*Task directions*: When you copy the entries, match them exactly and omit the pictures.

- - - -

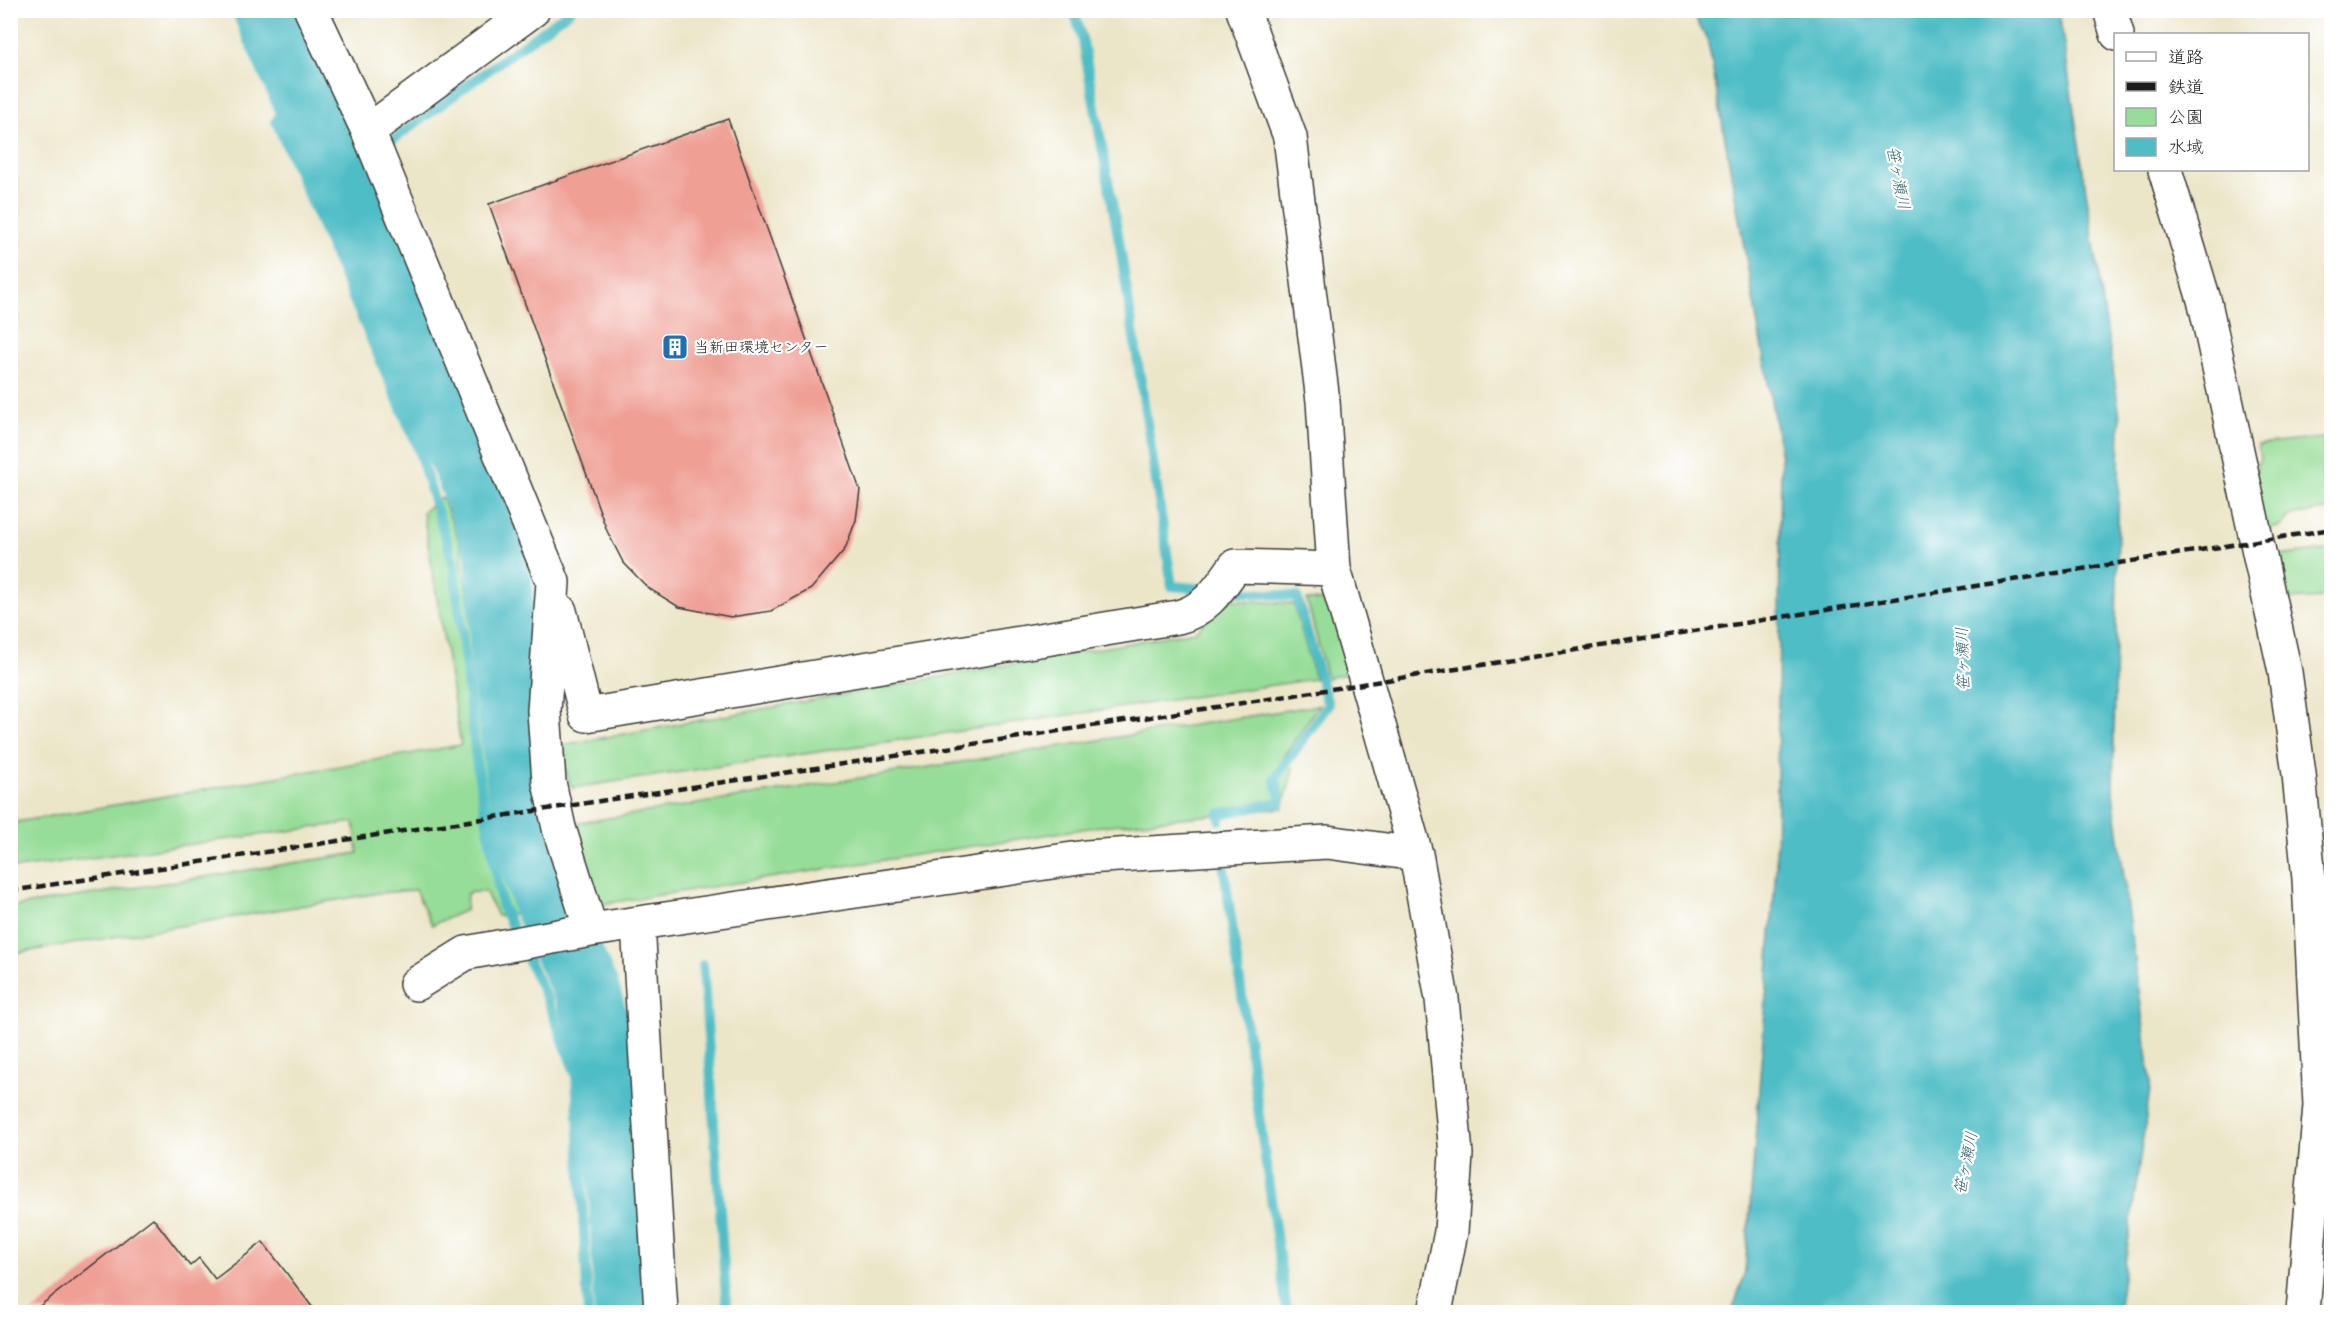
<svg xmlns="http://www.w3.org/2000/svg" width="2342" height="1323" font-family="Pangolin,'Klee One',sans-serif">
<rect width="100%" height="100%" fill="#fff"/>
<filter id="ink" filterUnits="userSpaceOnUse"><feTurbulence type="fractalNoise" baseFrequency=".0167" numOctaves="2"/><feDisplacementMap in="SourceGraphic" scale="12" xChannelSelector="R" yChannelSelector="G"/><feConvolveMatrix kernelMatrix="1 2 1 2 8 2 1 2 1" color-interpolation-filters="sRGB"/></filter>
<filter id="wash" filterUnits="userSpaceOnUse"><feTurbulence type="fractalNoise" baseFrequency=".008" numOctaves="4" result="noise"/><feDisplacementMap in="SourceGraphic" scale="24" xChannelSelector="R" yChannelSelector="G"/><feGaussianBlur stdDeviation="1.35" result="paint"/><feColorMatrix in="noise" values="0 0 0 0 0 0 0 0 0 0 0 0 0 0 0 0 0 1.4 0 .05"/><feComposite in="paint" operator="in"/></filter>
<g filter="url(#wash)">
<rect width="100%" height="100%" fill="#ece6c9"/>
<!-- green -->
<path fill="#96dd97" stroke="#597c5a" stroke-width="1.5" d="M2331,437v72l-42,7 -9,11 -17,2 -8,-56 5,-15 -2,-13z
M442,497l18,47 48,329 17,40 -28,3 -12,-25 -18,2 -1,17 -34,15 -17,-35 -36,3 -368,61v-47l347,-54 -4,-31 -343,47v-46l450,-78 -38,-233z
M2331,549v48c-20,3 -32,0 -52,5l-8,-45z
M1225,599l69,5 21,75 -743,109 -10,-28 1,-15 633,-114z
M1307,600l25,1 22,71 -27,6z
M1319,705l-36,52 10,12 -10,39 -182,18 -499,78 -27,-57 -4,-23z"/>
<!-- water -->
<path fill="#4fbdc6" stroke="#366c71" stroke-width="1.5" d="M1692,11h367l61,406 -7,377 38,288 -33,230h-386l13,-40 31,-404 5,-411 -73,-415z"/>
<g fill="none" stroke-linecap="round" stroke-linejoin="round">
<!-- stream -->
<path stroke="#4fbdc6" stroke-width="10" d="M1074,10l9,32 37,204 52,340 37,3
M299,87l-23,34 141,324 37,120 23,201 25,140 46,95 28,74 12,237
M340,178l231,-168
M1220,820l-1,-6 62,-12 -6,-24 53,-73 -31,-108 -72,-7
M1224,869l63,443
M703,965l24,347"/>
<!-- river -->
<path stroke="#4fbdc6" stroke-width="66" d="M266,10l208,475 24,67 6,114 24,180 17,56 41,88 23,72 13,139 5,111"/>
</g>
<g id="blocks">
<!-- building -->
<path fill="#ef9f94" d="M728,119l132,371 -4,30 -11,29 -34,40 -40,22 -40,6 -52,-10 -31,-19 -25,-26 -16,-31 -118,-327z
M153,1218l37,48 9,-8 16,21 48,-37 53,70h-284z"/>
</g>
</g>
<g filter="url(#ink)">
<use href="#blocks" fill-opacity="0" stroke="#3b3a36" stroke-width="1.5"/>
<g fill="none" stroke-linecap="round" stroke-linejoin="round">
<defs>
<path id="minor" d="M311,10l57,121 185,451 -9,129 5,71 10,46 32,102
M1243,10l47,127 33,264 11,168 82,285 26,145 14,155 -5,78 -16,80
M2110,10l7,24
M368,131l165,-121
M2165,170l40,133 80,369 14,102 10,105 11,226 -17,207
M560,611l26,104 592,-98c28,-7 41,-28 57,-51l99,3
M638,924l23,388
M416,984l50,-31 125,-23 495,-73 241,-15 89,12"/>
</defs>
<!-- minor casing -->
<use href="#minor" stroke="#3b3a36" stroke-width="36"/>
<!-- minor -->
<use href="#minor" stroke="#fff" stroke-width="33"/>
<!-- rail -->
<path stroke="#1c1c1c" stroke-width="4.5" stroke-dasharray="9 4.5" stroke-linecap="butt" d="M10,891l1265,-193 1057,-169"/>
</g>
</g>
<!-- icons -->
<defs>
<symbol id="building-square" viewBox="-11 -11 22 22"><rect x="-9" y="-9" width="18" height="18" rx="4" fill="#1f6fb2" stroke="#fff"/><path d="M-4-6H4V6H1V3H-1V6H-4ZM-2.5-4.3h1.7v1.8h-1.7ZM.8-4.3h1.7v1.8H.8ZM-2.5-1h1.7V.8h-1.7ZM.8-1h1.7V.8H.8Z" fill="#fff"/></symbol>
</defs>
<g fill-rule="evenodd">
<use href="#building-square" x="660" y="332" width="30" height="30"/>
</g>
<g text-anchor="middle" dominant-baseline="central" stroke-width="4.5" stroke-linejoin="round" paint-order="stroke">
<!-- poi labels -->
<g font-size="15" fill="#1c1c1c" stroke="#fff" text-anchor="start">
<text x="694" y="347">当新田環境センター</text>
</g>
<!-- water labels -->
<g font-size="16" font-style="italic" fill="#336468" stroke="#fff">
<text transform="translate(1898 178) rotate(79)">笹ヶ瀬川</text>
<text transform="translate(1963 659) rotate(-92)">笹ヶ瀬川</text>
<text transform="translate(1966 1163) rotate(-79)">笹ヶ瀬川</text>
</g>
</g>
<!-- margin -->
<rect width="2342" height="1323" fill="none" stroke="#fff" stroke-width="36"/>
<!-- legend -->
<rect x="2114" y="33" width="195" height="138" fill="#ffffff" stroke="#a4a4a4" stroke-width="1.5"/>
<rect x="2126" y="52" width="30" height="9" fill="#ffffff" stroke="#a4a4a4" stroke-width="1.5"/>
<text x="2168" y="63" font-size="18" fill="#1c1c1c">道路</text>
<rect x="2126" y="82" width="30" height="9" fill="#1c1c1c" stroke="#a4a4a4" stroke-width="1.5"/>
<text x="2168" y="93" font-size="18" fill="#1c1c1c">鉄道</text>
<rect x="2126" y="108" width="30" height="18" fill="#96dd97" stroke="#a4a4a4" stroke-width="1.5"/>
<text x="2168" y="123" font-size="18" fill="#1c1c1c">公園</text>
<rect x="2126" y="138" width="30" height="18" fill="#4fbdc6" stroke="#a4a4a4" stroke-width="1.5"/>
<text x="2168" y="153" font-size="18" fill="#1c1c1c">水域</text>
</svg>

- - - -

*Answer to the problem*:
<svg xmlns="http://www.w3.org/2000/svg" width="2342" height="1323" font-family="Pangolin,'Klee One',sans-serif">
<rect width="100%" height="100%" fill="#fff"/>
<filter id="ink" filterUnits="userSpaceOnUse"><feTurbulence type="fractalNoise" baseFrequency=".0167" numOctaves="2"/><feDisplacementMap in="SourceGraphic" scale="12" xChannelSelector="R" yChannelSelector="G"/><feConvolveMatrix kernelMatrix="1 2 1 2 8 2 1 2 1" color-interpolation-filters="sRGB"/></filter>
<filter id="wash" filterUnits="userSpaceOnUse"><feTurbulence type="fractalNoise" baseFrequency=".008" numOctaves="4" result="noise"/><feDisplacementMap in="SourceGraphic" scale="24" xChannelSelector="R" yChannelSelector="G"/><feGaussianBlur stdDeviation="1.35" result="paint"/><feColorMatrix in="noise" values="0 0 0 0 0 0 0 0 0 0 0 0 0 0 0 0 0 1.4 0 .05"/><feComposite in="paint" operator="in"/></filter>
<g filter="url(#wash)">
<rect width="100%" height="100%" fill="#ece6c9"/>
<!-- green -->
<path fill="#96dd97" stroke="#597c5a" stroke-width="1.5" d="M2331,437v72l-42,7 -9,11 -17,2 -8,-56 5,-15 -2,-13z
M442,497l18,47 48,329 17,40 -28,3 -12,-25 -18,2 -1,17 -34,15 -17,-35 -36,3 -368,61v-47l347,-54 -4,-31 -343,47v-46l450,-78 -38,-233z
M2331,549v48c-20,3 -32,0 -52,5l-8,-45z
M1225,599l69,5 21,75 -743,109 -10,-28 1,-15 633,-114z
M1307,600l25,1 22,71 -27,6z
M1319,705l-36,52 10,12 -10,39 -182,18 -499,78 -27,-57 -4,-23z"/>
<!-- water -->
<path fill="#4fbdc6" stroke="#366c71" stroke-width="1.5" d="M1692,11h367l61,406 -7,377 38,288 -33,230h-386l13,-40 31,-404 5,-411 -73,-415z"/>
<g fill="none" stroke-linecap="round" stroke-linejoin="round">
<!-- stream -->
<path stroke="#4fbdc6" stroke-width="10" d="M1074,10l9,32 37,204 52,340 37,3
M299,87l-23,34 141,324 37,120 23,201 25,140 46,95 28,74 12,237
M340,178l231,-168
M1220,820l-1,-6 62,-12 -6,-24 53,-73 -31,-108 -72,-7
M1224,869l63,443
M703,965l24,347"/>
<!-- river -->
<path stroke="#4fbdc6" stroke-width="66" d="M266,10l208,475 24,67 6,114 24,180 17,56 41,88 23,72 13,139 5,111"/>
</g>
<g id="blocks">
<!-- building -->
<path fill="#ef9f94" d="M728,119l132,371 -4,30 -11,29 -34,40 -40,22 -40,6 -52,-10 -31,-19 -25,-26 -16,-31 -118,-327z
M153,1218l37,48 9,-8 16,21 48,-37 53,70h-284z"/>
</g>
</g>
<g filter="url(#ink)">
<use href="#blocks" fill-opacity="0" stroke="#3b3a36" stroke-width="1.5"/>
<g fill="none" stroke-linecap="round" stroke-linejoin="round">
<defs>
<path id="minor" d="M311,10l57,121 185,451 -9,129 5,71 10,46 32,102
M1243,10l47,127 33,264 11,168 82,285 26,145 14,155 -5,78 -16,80
M2110,10l7,24
M368,131l165,-121
M2165,170l40,133 80,369 14,102 10,105 11,226 -17,207
M560,611l26,104 592,-98c28,-7 41,-28 57,-51l99,3
M638,924l23,388
M416,984l50,-31 125,-23 495,-73 241,-15 89,12"/>
</defs>
<!-- minor casing -->
<use href="#minor" stroke="#3b3a36" stroke-width="36"/>
<!-- minor -->
<use href="#minor" stroke="#fff" stroke-width="33"/>
<!-- rail -->
<path stroke="#1c1c1c" stroke-width="4.5" stroke-dasharray="9 4.5" stroke-linecap="butt" d="M10,891l1265,-193 1057,-169"/>
</g>
</g>
<!-- icons -->
<defs>
<symbol id="building-square" viewBox="-11 -11 22 22"><rect x="-9" y="-9" width="18" height="18" rx="4" fill="#1f6fb2" stroke="#fff"/><path d="M-4-6H4V6H1V3H-1V6H-4ZM-2.5-4.3h1.7v1.8h-1.7ZM.8-4.3h1.7v1.8H.8ZM-2.5-1h1.7V.8h-1.7ZM.8-1h1.7V.8H.8Z" fill="#fff"/></symbol>
</defs>
<g fill-rule="evenodd">
<use href="#building-square" x="660" y="332" width="30" height="30"/>
</g>
<g text-anchor="middle" dominant-baseline="central" stroke-width="4.5" stroke-linejoin="round" paint-order="stroke">
<!-- poi labels -->
<g font-size="15" fill="#1c1c1c" stroke="#fff" text-anchor="start">
<text x="694" y="347">当新田環境センター</text>
</g>
<!-- water labels -->
<g font-size="16" font-style="italic" fill="#336468" stroke="#fff">
<text transform="translate(1898 178) rotate(79)">笹ヶ瀬川</text>
<text transform="translate(1963 659) rotate(-92)">笹ヶ瀬川</text>
<text transform="translate(1966 1163) rotate(-79)">笹ヶ瀬川</text>
</g>
</g>
<!-- margin -->
<rect width="2342" height="1323" fill="none" stroke="#fff" stroke-width="36"/>
<!-- legend -->
<rect x="2114" y="33" width="195" height="138" fill="#ffffff" stroke="#a4a4a4" stroke-width="1.5"/>
<rect x="2126" y="52" width="30" height="9" fill="#ffffff" stroke="#a4a4a4" stroke-width="1.5"/>
<text x="2168" y="63" font-size="18" fill="#1c1c1c">道路</text>
<rect x="2126" y="82" width="30" height="9" fill="#1c1c1c" stroke="#a4a4a4" stroke-width="1.5"/>
<text x="2168" y="93" font-size="18" fill="#1c1c1c">鉄道</text>
<rect x="2126" y="108" width="30" height="18" fill="#96dd97" stroke="#a4a4a4" stroke-width="1.5"/>
<text x="2168" y="123" font-size="18" fill="#1c1c1c">公園</text>
<rect x="2126" y="138" width="30" height="18" fill="#4fbdc6" stroke="#a4a4a4" stroke-width="1.5"/>
<text x="2168" y="153" font-size="18" fill="#1c1c1c">水域</text>
</svg>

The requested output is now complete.